Por fin un día comprendí, por las palabras de un orador, que aquellos sueños que tenía revelaban las verdades de otro mundo, porque, al decir lo que había de pasar el espíritu al desencarnar, comprendí que era caso similar al de mis ensueños, y que podría ser perfectamente verídico. A cada palabra que decía aquel hom­bre santo, me sentía herido en el corazón, y, abrasado por una ardiente fe, escuchaba la voz de los espíritus que me querían a su lado, aquella voz del Crucificado que me decía: «Despierta de ese letargo; líbrate de la venda que cubre tus ojos; mira a Jesús que te llama a sí».

Mi espíritu no pudo resistir más, y desde aquel entonces, cambié por completo. Sin pensar en lo que dirían mis compañeros de disipación y los que a nosotros se parecían, me hice Apóstol de Jesucristo y prediqué su Evangelio, estando dispuesto a morir por la fe.

Ya no era el Agustín de antes, hermanos míos; ya era un mártir, un espíritu cambiado, regenerado; y me elevaba pidiendo a Dios misericordia por mis torpezas pasadas, las aflicciones con­siguientes para repararlas, y valor para resistir cuanto fuere nece­sario a mi depuración y perfeccionamiento.

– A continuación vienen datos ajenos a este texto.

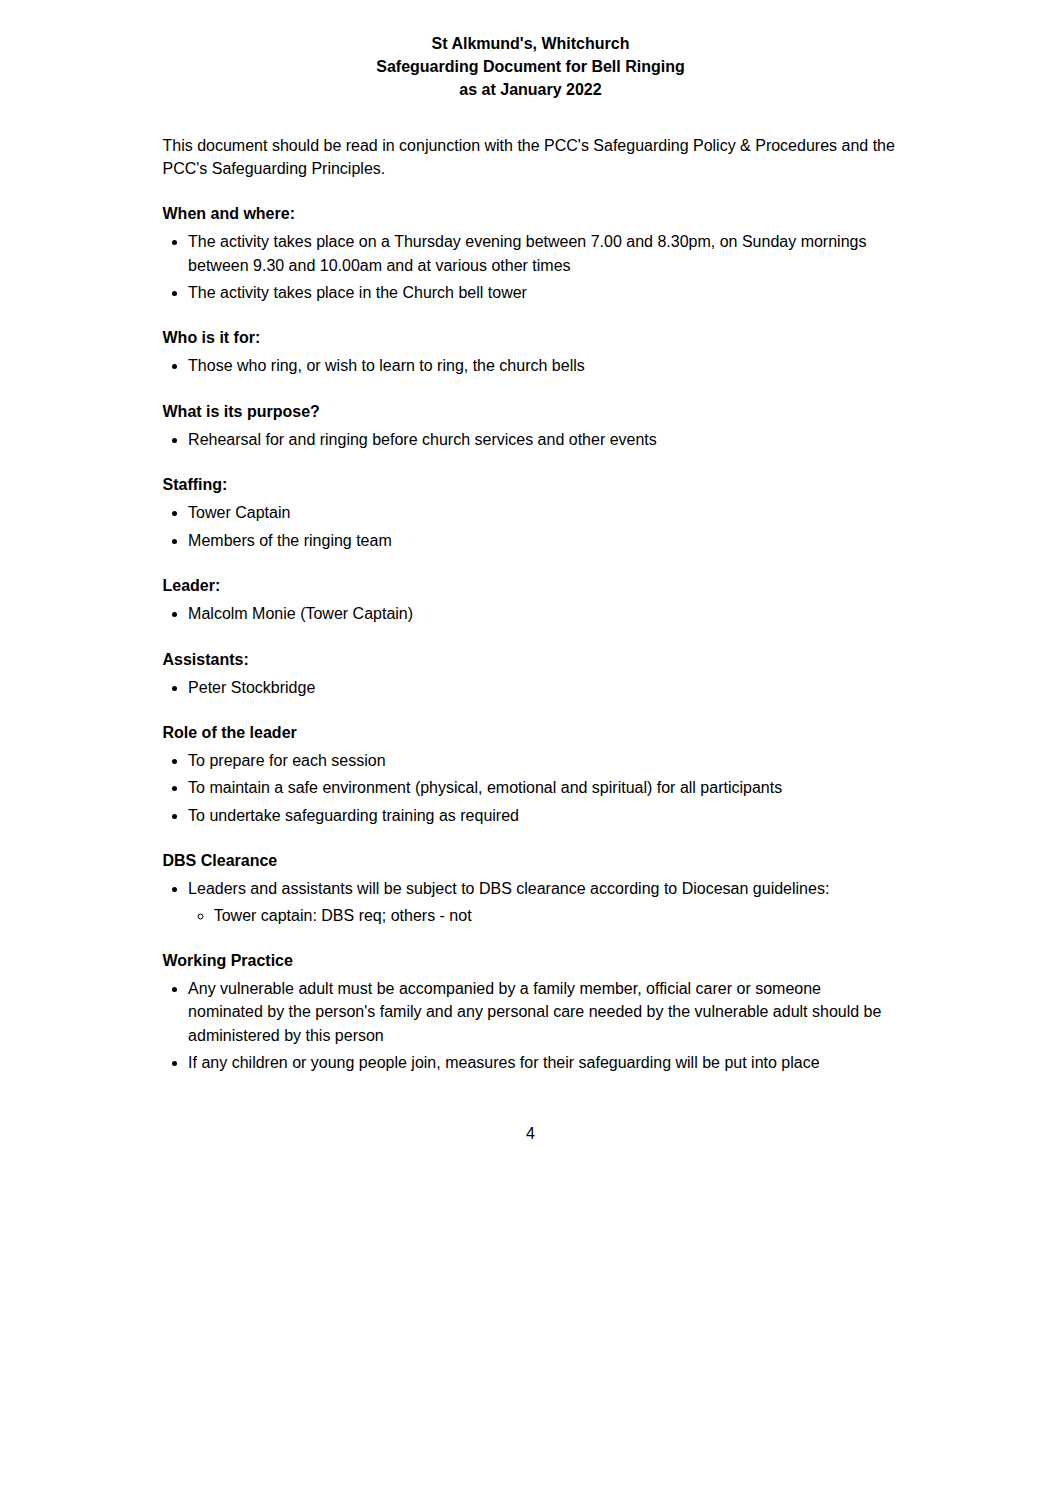St Alkmund's, Whitchurch
Safeguarding Document for Bell Ringing
as at January 2022
This document should be read in conjunction with the PCC's Safeguarding Policy & Procedures and the PCC's Safeguarding Principles.
When and where:
The activity takes place on a Thursday evening between 7.00 and 8.30pm, on Sunday mornings between 9.30 and 10.00am and at various other times
The activity takes place in the Church bell tower
Who is it for:
Those who ring, or wish to learn to ring, the church bells
What is its purpose?
Rehearsal for and ringing before church services and other events
Staffing:
Tower Captain
Members of the ringing team
Leader:
Malcolm Monie (Tower Captain)
Assistants:
Peter Stockbridge
Role of the leader
To prepare for each session
To maintain a safe environment (physical, emotional and spiritual) for all participants
To undertake safeguarding training as required
DBS Clearance
Leaders and assistants will be subject to DBS clearance according to Diocesan guidelines:
Tower captain: DBS req; others - not
Working Practice
Any vulnerable adult must be accompanied by a family member, official carer or someone nominated by the person's family and any personal care needed by the vulnerable adult should be administered by this person
If any children or young people join, measures for their safeguarding will be put into place
4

Trabajad también vosotros en igual sentido; no temáis al qué dirán; no temáis a la muerte, si es preciso. Dios es poderoso y puede daros fuerzas para que todo lo venzáis. A nuestro lado y con nuestra inspiración y apoyo, haceos apóstoles de la nueva fe. Preparaos a divulgar las verdades de la revelación; escudaos en las virtudes y nada temáis.

¡Animo pues! Tranquilizaos en espíritu y haceos de ardiente fe. De ese modo llegaréis a las altas esferas de la perfección sim­bolizadas en el cielo, y en ellas tendrá el placer de estar con vos­otros vuestro hermano que mucho os ama,

San Agustín.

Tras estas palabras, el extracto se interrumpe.